1. How do your patents affect your system?
The first patent protects a variety of current and future system elements and their combination; the most important being “contactless rail switching”. This enables additions on any new line, intersection or station without physically modifying any of the other parts of the rail infrastructure. As a result, flexibility of the system, speed and costs of being able to add and modify the network topology is unmatched by any other PRT design. Subsequent patents are concerned with more detailed solutions of the propulsion system.
2. How does the station operate?
Stations have parallel bays. It doesn’t matter which vehicle is ready to go first or where a new arriving Pod will dock. There is no blocking of Pods, as there is with all “Sequential” stops, e.g. tramways, buses etc. A Pod joins the line when the system knows that there is an upcoming gap in the stream of vehicles. A Pod departing from the station will merge into that gap. The Pod will be accelerated by the computers on board and the overall control system. It is similar to merging into traffic on motorways but without human error.
3. How do you accommodate 100 Pods per km and prevent accidents?
200 Pods p/km is the highest density. In order for the vehicle to merge into the stream, there will need to be a gap of at least a 15 m between two adjacent Pods. Merging will happen at the speed of 50-60 km/h. There are provisions in place for aborting this process even at the last moment.
4. How is the destination station selected?
By touch panel or voice activated selection by means of a simple confirmation dialogue with the vehicle’s computer system. It will also be possible to change one’s destination during travel in the same way.
5. How do you prevent vandalism or malfunctioning?
If there is a malfunction or vandalism, the service center is alerted and takes appropriate action. Our system design and its monitoring will detect malfunctions immediately, sending the vehicle for service. The very small number of moving parts means minimal mechanical stress on all components. Vandalism will be prevented by many sensors detecting both mechanical and chemical parameters indicating misbehavior. Passengers will know about cameras recording events inside and outside the vehicles and stations. Any alarm raised by the sensors will activate a live connection with the operator and video material will be used as evidence in court if required. The system operator or even the Pod system itself will divert the Pod automatically to the nearest police station in case of any vandalism detection.
6. How will the system be supplied with energy?
METRINO is powered by traction lines, similar to light rail. Each pod will have a small battery which is needed to support electronics operations and will also serve as backup power to drive the vehicle to the nearest stop in case of emergency. An average of 1-2 KW is needed for moving a Pod at roughly 50 km-hr.
7. How will the system be protected from terrorism?
The destruction of one or more guideway supporting poles will not stop the system, it will only render a given section unusable. There will be a small number of people affected in the Pods. This is why the METRINO system is “unattractive” as a terrorist target.
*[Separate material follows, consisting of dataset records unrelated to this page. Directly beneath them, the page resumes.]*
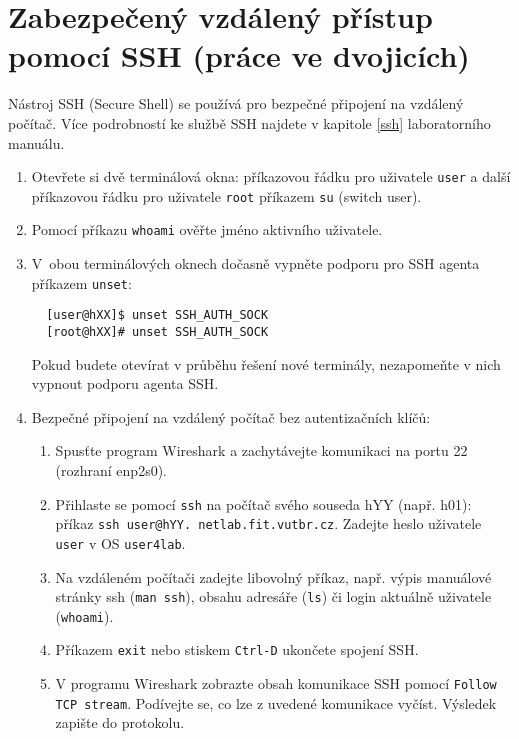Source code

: \documentclass[a4paper,11pt]{article}
\begin{document}
\section{Zabezpečený vzdálený přístup pomocí SSH (práce ve dvojicích)}
Nástroj SSH (Secure Shell) se používá pro bezpečné připojení na vzdálený počítač. Více podrobností ke službě SSH najdete v kapitole \ref{ssh} laboratorního manuálu.
\begin{enumerate}
  \item Otevřete si dvě terminálová okna: příkazovou řádku pro uživatele {\tt user} a další
    příkazovou řádku pro uživatele {\tt root} příkazem {\tt su} (switch user).
  \item Pomocí příkazu {\tt whoami} ověřte jméno aktivního uživatele. 
  \item V~obou terminálových oknech dočasně vypněte podporu pro SSH agenta příkazem {\tt unset}:
  \begin{lstlisting}
  [user@hXX]$ unset SSH_AUTH_SOCK
  [root@hXX]# unset SSH_AUTH_SOCK
  \end{lstlisting}

  Pokud budete otevírat v průběhu řešení nové terminály, nezapomeňte v nich vypnout podporu agenta SSH.

  \item Bezpečné připojení na vzdálený počítač bez autentizačních klíčů:
    \begin{enumerate}
      \item Spusťte program Wireshark a zachytávejte komunikaci na portu 22 (rozhraní enp2s0).
      \item Přihlaste se pomocí {\tt ssh} na počítač svého souseda hYY (např. h01): příkaz
        {\tt ssh user@hYY. netlab.fit.vutbr.cz}. Zadejte heslo uživatele {\tt user} v OS {\tt user4lab}.
      \item Na vzdáleném počítači zadejte libovolný příkaz, např. výpis manuálové stránky ssh ({\tt man ssh}), obsahu adresáře ({\tt ls}) či login aktuálně uživatele ({\tt whoami}).
      \item Příkazem {\tt exit} nebo stiskem {\tt Ctrl-D} ukončete spojení SSH.
      \item V programu Wireshark zobrazte obsah komunikace SSH pomocí {\tt Follow TCP stream}.
        Podívejte se, co lze z uvedené komunikace vyčíst. Výsledek zapište do protokolu.
    \end{enumerate}


\end{enumerate}
\end{document}
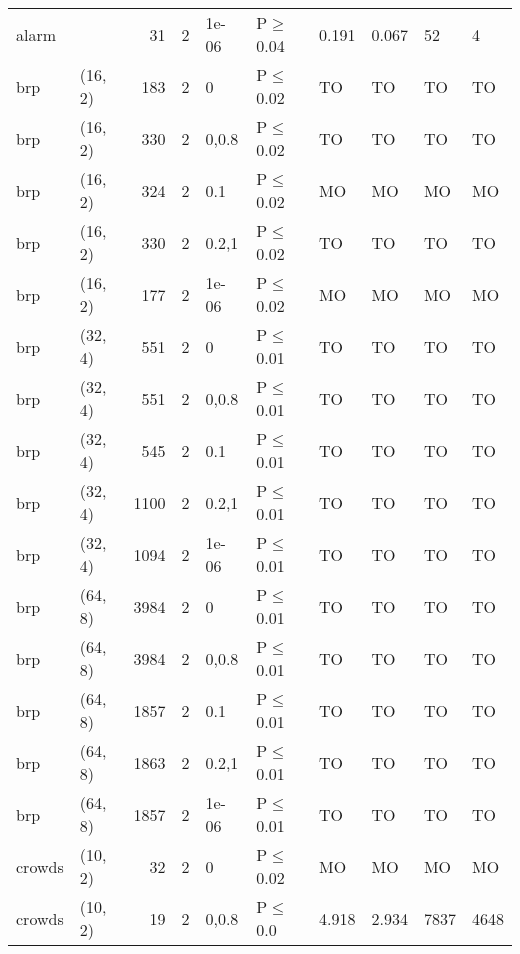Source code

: \begin{longtable}{llrrllllll}
 alarm         &           &     	31 &   2 & 1e-06 & P$\geq$0.04  & 0.191    & 0.067    & 52      & 4      \\
 brp           & (16, 2)   &    	183 &   2 & 0     & P$\leq$0.02  & TO       & TO       & TO      & TO     \\
 brp           & (16, 2)   &    	330 &   2 & 0,0.8 & P$\leq$0.02  & TO       & TO       & TO      & TO     \\
 brp           & (16, 2)   &    	324 &   2 & 0.1   & P$\leq$0.02  & MO       & MO       & MO      & MO     \\
 brp           & (16, 2)   &    	330 &   2 & 0.2,1 & P$\leq$0.02  & TO       & TO       & TO      & TO     \\
 brp           & (16, 2)   &    	177 &   2 & 1e-06 & P$\leq$0.02  & MO       & MO       & MO      & MO     \\
 brp           & (32, 4)   &    	551 &   2 & 0     & P$\leq$0.01  & TO       & TO       & TO      & TO     \\
 brp           & (32, 4)   &    	551 &   2 & 0,0.8 & P$\leq$0.01  & TO       & TO       & TO      & TO     \\
 brp           & (32, 4)   &    	545 &   2 & 0.1   & P$\leq$0.01  & TO       & TO       & TO      & TO     \\
 brp           & (32, 4)   &   	1100 &   2 & 0.2,1 & P$\leq$0.01  & TO       & TO       & TO      & TO     \\
 brp           & (32, 4)   &   	1094 &   2 & 1e-06 & P$\leq$0.01  & TO       & TO       & TO      & TO     \\
 brp           & (64, 8)   &   	3984 &   2 & 0     & P$\leq$0.01  & TO       & TO       & TO      & TO     \\
 brp           & (64, 8)   &   	3984 &   2 & 0,0.8 & P$\leq$0.01  & TO       & TO       & TO      & TO     \\
 brp           & (64, 8)   &   	1857 &   2 & 0.1   & P$\leq$0.01  & TO       & TO       & TO      & TO     \\
 brp           & (64, 8)   &   	1863 &   2 & 0.2,1 & P$\leq$0.01  & TO       & TO       & TO      & TO     \\
 brp           & (64, 8)   &   	1857 &   2 & 1e-06 & P$\leq$0.01  & TO       & TO       & TO      & TO     \\
 crowds        & (10, 2)   &     	32 &   2 & 0     & P$\leq$0.02  & MO       & MO       & MO      & MO     \\
 crowds        & (10, 2)   &     	19 &   2 & 0,0.8 & P$\leq$0.0   & 4.918    & 2.934    & 7837    & 4648   \\

\end{longtable}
Protection is easier due to a multitude of cameras.
8. What are the safety features regarding children entering an unmanned station?
If children obey the rules, have tickets and can operate a simple user interface (touch and voice), there is no need to prevent them from using the system. If desirable, the system via voice recognition and weight/headcount calculation could demand additional information or prevent them from using the system. METRINO will also provide features where parents can program their children’s tickets to be valid only for certain stops, e.g. school or home.
9. What about accommodating the stops and the landscape?
The footprint of the 5 vehicle stop will be approx. the same as a typical bus stop, with the addition of 6 m of space for the ascending/descending guideway sections. METRINO will travel with at least 5 m of space underneath the Pods. Tel/power lines, traffic lights etc. in cities are mostly below this level. To accommodate specific infrastructure, METRINO can have higher posts, a small problem compared to building a new road through the same area.
10 Will existing trees have to be severely trimmed or cut to make room for the moving Pods?
It will not be necessary to cut many trees, if any, as METRINO’s lines can be suspended over the center of streets. Removing a few cars from streets is ecologically equivalent to having more trees.
11 How can a single Pod reach a certain pre-determined destination when it has to cross many routes and pass through numerous intersections?
The Metrino system works in the same way as the collision-free intersections of freeways. Pods from a station will merge into the main lines in the same way as vehicles from a petrol station merge into a highway.
12. How can so many Pods per km get their share of power supply effectively and safely?
No more power will be needed by METRINO than on tram or train lines. The system will have an overall better performance than trains. It is not the number of vehicles per km but how much overall load needs to be moved over a given length of line.